─── Supplied material

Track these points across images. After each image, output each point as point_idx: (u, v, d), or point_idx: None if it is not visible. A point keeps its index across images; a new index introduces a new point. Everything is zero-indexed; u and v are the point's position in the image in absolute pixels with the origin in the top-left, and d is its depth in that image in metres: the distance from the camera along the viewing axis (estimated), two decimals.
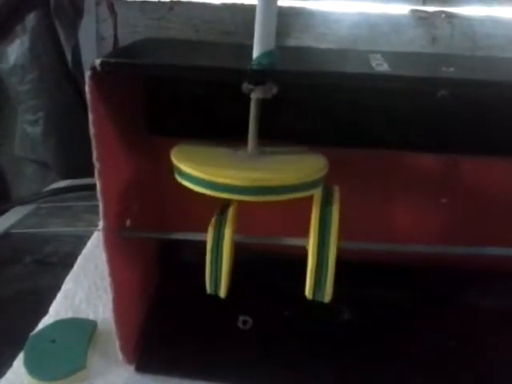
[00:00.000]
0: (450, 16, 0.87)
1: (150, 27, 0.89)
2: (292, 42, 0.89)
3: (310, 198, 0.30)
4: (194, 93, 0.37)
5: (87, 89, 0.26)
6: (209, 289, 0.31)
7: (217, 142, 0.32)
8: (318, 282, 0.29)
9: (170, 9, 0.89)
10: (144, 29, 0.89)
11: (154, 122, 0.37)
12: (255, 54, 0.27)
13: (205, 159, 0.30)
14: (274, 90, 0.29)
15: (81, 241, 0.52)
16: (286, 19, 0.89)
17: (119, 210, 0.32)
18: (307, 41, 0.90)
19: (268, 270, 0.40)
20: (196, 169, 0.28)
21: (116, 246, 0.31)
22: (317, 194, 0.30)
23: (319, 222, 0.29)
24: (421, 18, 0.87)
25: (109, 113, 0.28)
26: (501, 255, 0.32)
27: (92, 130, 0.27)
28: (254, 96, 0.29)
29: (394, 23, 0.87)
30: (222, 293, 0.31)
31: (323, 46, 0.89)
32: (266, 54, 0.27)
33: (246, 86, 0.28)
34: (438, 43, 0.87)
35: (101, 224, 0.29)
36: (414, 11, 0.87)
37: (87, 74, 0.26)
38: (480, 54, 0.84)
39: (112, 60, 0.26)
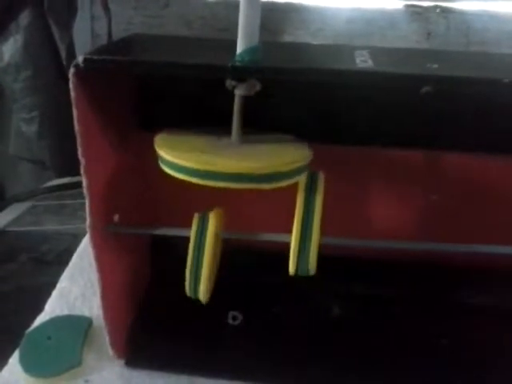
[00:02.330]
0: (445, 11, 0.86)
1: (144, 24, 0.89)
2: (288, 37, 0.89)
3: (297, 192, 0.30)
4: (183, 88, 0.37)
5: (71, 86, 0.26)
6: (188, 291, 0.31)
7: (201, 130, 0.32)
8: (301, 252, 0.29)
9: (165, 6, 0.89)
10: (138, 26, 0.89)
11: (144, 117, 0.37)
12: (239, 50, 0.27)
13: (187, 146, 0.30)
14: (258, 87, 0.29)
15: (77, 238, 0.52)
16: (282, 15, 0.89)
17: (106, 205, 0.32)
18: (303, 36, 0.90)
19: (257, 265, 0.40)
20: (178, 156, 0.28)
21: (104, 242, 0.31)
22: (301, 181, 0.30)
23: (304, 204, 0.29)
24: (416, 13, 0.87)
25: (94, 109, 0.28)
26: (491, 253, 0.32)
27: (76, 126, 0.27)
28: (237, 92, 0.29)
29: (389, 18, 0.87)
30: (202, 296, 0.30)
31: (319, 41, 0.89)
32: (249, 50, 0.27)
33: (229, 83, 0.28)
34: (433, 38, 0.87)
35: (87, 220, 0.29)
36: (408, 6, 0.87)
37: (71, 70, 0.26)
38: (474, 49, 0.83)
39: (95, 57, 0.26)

──────
─── Supplied material

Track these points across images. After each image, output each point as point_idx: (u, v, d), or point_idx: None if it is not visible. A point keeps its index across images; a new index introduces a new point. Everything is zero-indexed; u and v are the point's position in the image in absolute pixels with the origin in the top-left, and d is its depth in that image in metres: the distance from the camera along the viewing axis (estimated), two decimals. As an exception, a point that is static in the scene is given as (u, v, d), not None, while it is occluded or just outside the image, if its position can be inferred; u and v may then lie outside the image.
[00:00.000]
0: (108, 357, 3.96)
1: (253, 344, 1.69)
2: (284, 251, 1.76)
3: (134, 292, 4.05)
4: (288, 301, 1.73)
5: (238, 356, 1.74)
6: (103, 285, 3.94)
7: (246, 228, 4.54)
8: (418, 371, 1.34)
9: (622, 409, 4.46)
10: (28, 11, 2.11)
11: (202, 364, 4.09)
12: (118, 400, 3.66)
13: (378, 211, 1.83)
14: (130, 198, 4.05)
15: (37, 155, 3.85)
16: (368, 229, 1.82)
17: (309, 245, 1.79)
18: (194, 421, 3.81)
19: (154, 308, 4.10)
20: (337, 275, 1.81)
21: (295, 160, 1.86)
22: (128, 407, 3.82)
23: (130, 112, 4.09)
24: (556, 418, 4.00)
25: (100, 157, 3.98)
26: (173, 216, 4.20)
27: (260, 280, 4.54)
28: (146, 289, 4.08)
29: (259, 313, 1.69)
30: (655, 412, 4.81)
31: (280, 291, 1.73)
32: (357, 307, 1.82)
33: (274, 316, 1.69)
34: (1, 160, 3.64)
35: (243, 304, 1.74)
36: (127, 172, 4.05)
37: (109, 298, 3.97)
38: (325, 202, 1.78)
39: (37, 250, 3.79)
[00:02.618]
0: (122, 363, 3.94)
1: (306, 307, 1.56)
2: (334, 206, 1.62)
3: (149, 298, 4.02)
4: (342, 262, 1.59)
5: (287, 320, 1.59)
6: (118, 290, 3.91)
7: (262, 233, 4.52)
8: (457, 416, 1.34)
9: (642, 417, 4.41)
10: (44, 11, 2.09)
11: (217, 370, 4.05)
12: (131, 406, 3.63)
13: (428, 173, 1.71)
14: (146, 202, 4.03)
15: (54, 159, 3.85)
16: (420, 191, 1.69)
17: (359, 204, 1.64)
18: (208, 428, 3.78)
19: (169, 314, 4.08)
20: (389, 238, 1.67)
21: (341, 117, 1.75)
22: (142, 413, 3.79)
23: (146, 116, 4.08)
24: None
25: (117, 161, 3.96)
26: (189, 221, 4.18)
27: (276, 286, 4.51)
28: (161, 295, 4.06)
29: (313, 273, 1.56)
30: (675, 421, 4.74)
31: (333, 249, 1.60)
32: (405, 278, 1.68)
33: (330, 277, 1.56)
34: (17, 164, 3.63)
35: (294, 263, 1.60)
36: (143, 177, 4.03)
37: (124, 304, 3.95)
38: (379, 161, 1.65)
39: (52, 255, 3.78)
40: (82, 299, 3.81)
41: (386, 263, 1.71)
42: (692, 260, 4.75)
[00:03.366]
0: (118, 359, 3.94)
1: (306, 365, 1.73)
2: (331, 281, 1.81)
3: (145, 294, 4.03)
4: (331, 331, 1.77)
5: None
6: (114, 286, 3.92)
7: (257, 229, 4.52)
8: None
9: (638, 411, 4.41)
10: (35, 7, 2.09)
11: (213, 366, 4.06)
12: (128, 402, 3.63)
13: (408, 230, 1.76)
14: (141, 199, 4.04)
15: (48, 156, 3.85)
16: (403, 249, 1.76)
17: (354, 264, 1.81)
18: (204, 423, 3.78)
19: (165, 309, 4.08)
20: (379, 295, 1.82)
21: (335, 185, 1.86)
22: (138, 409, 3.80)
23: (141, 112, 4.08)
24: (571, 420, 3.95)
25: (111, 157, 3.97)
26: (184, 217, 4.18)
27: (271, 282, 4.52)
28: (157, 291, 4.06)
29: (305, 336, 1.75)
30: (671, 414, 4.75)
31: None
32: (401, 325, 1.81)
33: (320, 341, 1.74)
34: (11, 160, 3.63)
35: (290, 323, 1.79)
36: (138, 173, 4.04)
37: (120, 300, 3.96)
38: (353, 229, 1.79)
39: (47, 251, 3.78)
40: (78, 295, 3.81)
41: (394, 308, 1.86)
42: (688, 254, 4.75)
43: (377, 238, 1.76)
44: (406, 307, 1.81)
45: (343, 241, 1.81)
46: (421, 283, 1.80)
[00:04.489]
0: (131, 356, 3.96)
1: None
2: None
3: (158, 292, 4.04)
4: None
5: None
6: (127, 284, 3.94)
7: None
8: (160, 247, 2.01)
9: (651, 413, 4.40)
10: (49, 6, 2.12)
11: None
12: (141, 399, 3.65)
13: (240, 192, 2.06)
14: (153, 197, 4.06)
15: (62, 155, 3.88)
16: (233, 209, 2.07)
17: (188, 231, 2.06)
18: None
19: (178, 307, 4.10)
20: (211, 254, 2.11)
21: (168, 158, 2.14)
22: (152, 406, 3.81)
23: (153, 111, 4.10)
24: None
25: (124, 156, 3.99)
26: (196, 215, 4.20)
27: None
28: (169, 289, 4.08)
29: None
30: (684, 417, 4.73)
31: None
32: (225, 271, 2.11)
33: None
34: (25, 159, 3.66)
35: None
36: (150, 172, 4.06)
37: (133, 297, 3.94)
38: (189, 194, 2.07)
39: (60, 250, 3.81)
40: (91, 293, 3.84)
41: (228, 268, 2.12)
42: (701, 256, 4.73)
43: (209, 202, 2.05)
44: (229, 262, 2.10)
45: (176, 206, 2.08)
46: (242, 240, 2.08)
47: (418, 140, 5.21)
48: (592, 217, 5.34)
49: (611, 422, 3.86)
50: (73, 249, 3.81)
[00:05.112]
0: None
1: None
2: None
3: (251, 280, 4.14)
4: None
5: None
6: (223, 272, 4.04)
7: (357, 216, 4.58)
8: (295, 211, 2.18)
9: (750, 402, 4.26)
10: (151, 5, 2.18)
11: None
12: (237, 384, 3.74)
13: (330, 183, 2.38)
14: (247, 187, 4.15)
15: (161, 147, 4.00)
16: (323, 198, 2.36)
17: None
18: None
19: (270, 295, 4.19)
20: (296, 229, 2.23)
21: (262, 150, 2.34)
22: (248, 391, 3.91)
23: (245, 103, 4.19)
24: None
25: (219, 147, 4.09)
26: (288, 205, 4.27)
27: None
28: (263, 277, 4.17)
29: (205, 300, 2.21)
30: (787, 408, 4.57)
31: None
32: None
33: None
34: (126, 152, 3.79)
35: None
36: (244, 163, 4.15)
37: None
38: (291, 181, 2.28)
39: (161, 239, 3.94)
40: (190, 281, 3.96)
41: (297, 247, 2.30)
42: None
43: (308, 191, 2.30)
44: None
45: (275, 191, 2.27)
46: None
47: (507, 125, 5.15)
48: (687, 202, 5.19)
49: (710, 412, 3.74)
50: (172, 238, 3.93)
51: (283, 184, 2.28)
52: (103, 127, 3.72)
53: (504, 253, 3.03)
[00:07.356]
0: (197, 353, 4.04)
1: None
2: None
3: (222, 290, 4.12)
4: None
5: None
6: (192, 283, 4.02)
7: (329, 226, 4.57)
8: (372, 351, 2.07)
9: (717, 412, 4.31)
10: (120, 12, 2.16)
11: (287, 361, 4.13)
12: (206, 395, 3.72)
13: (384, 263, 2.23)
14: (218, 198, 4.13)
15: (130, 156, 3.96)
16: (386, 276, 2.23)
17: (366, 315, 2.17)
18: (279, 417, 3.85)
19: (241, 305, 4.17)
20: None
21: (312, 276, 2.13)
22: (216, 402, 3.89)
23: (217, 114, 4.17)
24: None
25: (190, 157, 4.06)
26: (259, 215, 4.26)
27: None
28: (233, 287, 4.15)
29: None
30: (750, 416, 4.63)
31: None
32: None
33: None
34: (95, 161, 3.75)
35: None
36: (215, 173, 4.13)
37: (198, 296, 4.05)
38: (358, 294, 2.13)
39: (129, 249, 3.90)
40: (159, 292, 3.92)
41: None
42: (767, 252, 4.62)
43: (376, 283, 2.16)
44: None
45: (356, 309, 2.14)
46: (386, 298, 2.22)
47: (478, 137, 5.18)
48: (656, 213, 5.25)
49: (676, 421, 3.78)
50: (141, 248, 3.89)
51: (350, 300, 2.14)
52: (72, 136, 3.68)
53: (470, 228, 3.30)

──────

• _Requirement_
If a line of the records above holds the word "indexed", show it.

• _Completed task_
Track these points across images. After each image, output each point as point_idx: (u, v, d), or point_idx: None if it is not visible. A point keeps its index across images; a new index introduces a new point. Everything is zero-indexed; u and v are the point's position in the image in absolute pixels with the origin in the top-left, and d is its depth in that image in metres: the distance from the camera along the viewing axis (estimated), two decimals.
Track these points across images. After each image, output each point as point_idx: (u, v, d), or point_idx: None if it is not visible. A point keeps its index across images; a new index introduces a new point. Everything is zero-indexed; u and v are the point's position in the image in absolute pixels with the origin in the top-left, and d is its depth in that image in metres: the distance from the camera along the viewing axis (estimated), two decimals. As an exception, a point that is static in the scene is given as (u, v, d), not None, while it is occluded or just outside the image, if its position can be inferred; u and v may then lie outside the image.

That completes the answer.